I am checking out the rendering modes documentation, and I've noticed that they on-demand rendering is recommended for protected pages. I've studied this topic a lot, and I think this recommendation is not correct.
On-demand rendering is necessary when your render depends on the specific content of an HTTP request. However, when protecting a route, you don't really use the request specificity, but rather a derived value shared by many users : "is the current user authorized", creating two groups, authorized users and the others.

In this situation, static rendering is actually the optimal choice. You simply have to couple it with an upstream access check. In Next.js this is done via an Edge middleware or a custom server. In Remix you'd do that with a custom entrypoint, or whatever proxy you use upstream if you can't use a custom entrypoint. Edit : I see you have middlewares out-of-the-box too, so they can be used already for the same goal. I am however not totally yet confident with how it would work on Vercel according to this doc, but that's besides the point.

If people prefer on-demand rendering for protected pages, it's mostly because this kind of protected static rendering is not easy to setup. But that's because the current generation of frameworks bases static rendering upon the URL only, which is not totally optimal, this idiosyncracy doesn't make them right.

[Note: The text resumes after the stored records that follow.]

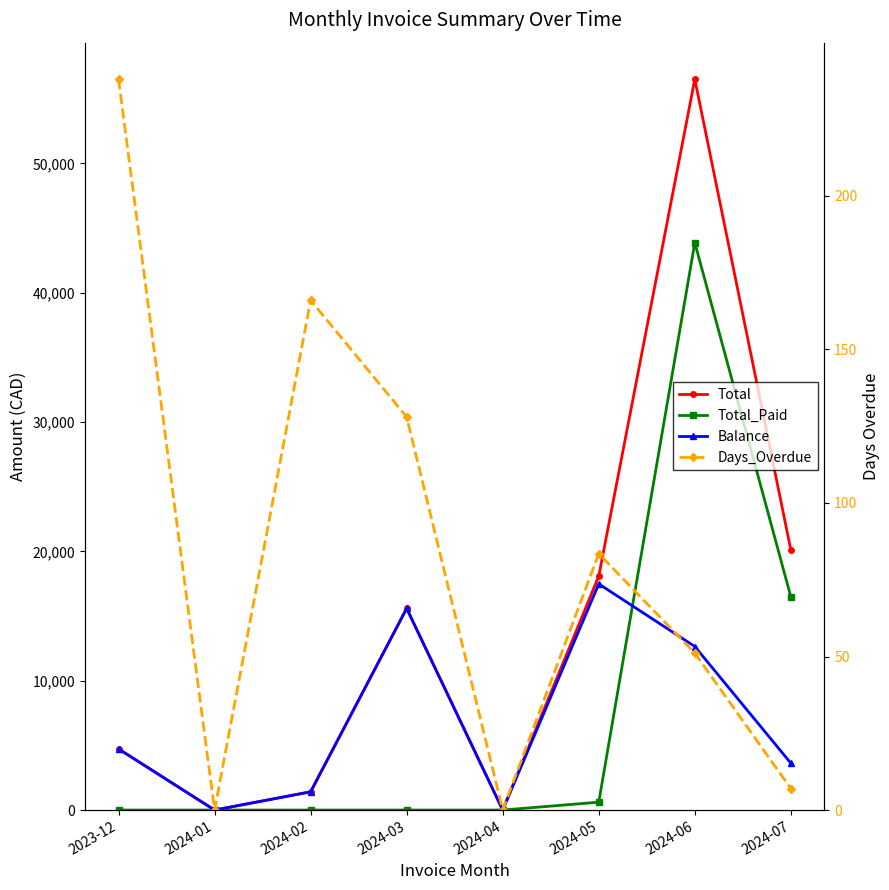

What is the label of the 4th point from the left?

2024-03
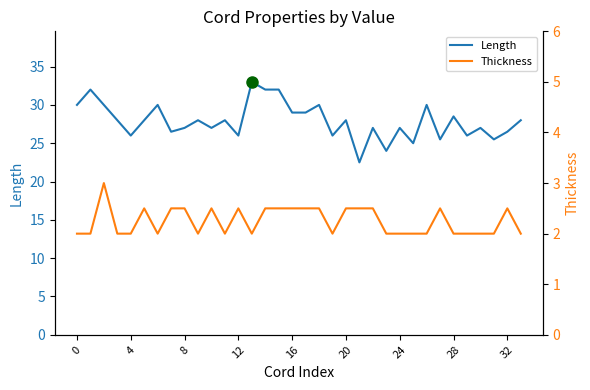

What is the sum of the Length values at 20 and 26?

58.0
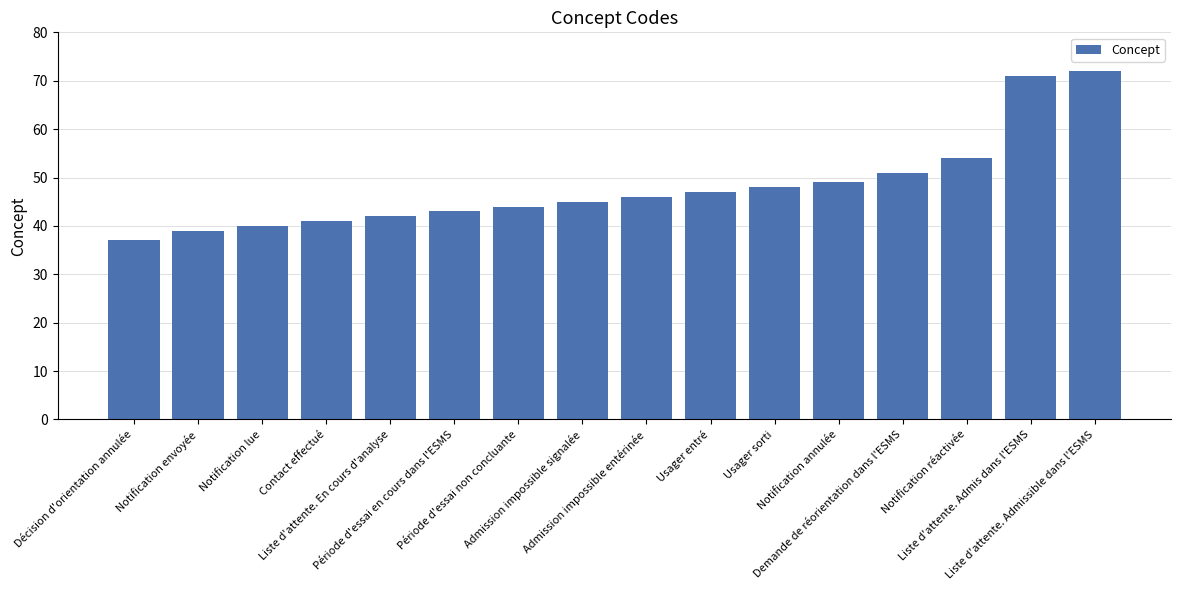

The chart shows a value of 28 at Notification lue. True or false?

False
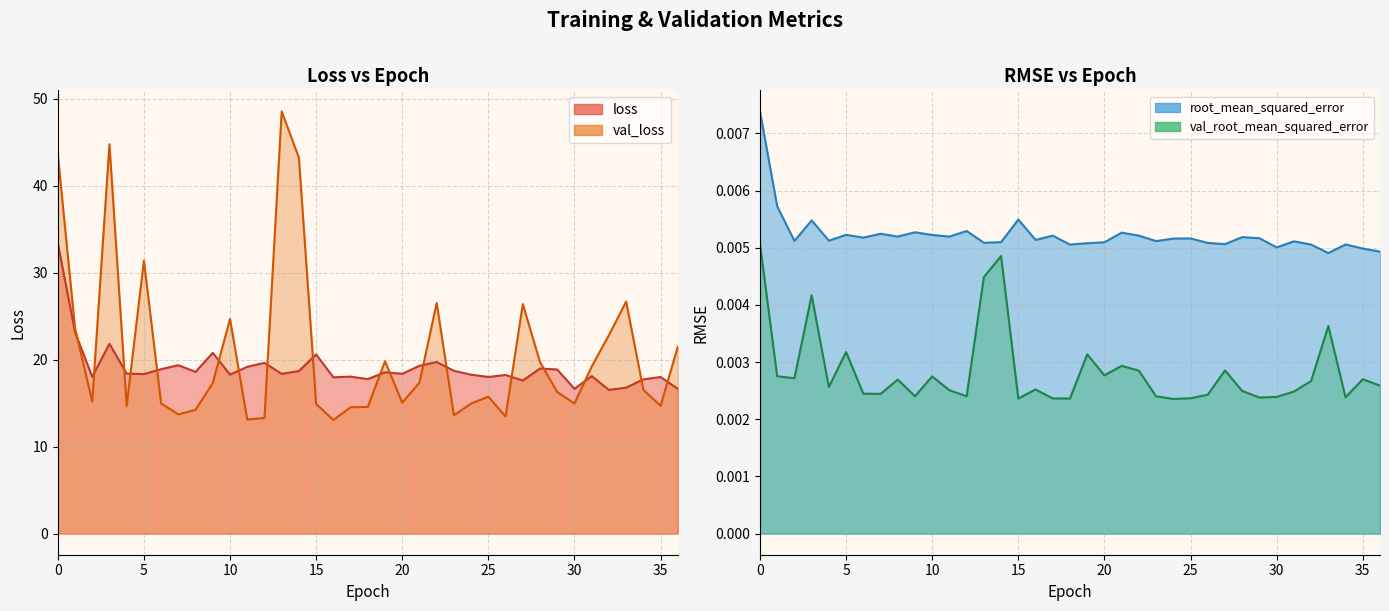

The val_root_mean_squared_error series shows 0.0 at 27. True or false?

False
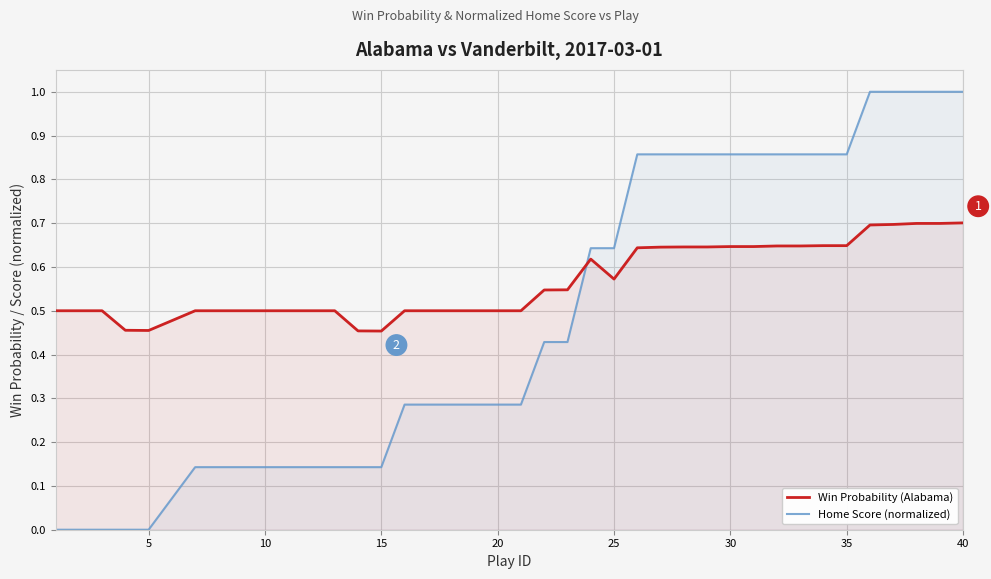

What is the value of the Win Probability (Alabama) point at the 8th from the left?

0.5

I suggest reviewing this page of the documentation

  • "The same HTML document is sent to the browser for every visitor" => maybe just give a hint that with a more complex setup, it can be done for groups of users too
  • "Protected pages: Restrict access to a page based on user privileges, by handling user access on the server." => maybe also give a hint that in certain scenarios, if the protected content is the same for multiple users, static rendering can be used
  • And finally add a section about static rendering with protected content => basically you have to verify authorization before the user hits the URL, and redirect them accordingly. Works great if your app is behind a proxy or whatever upstream security check you may have.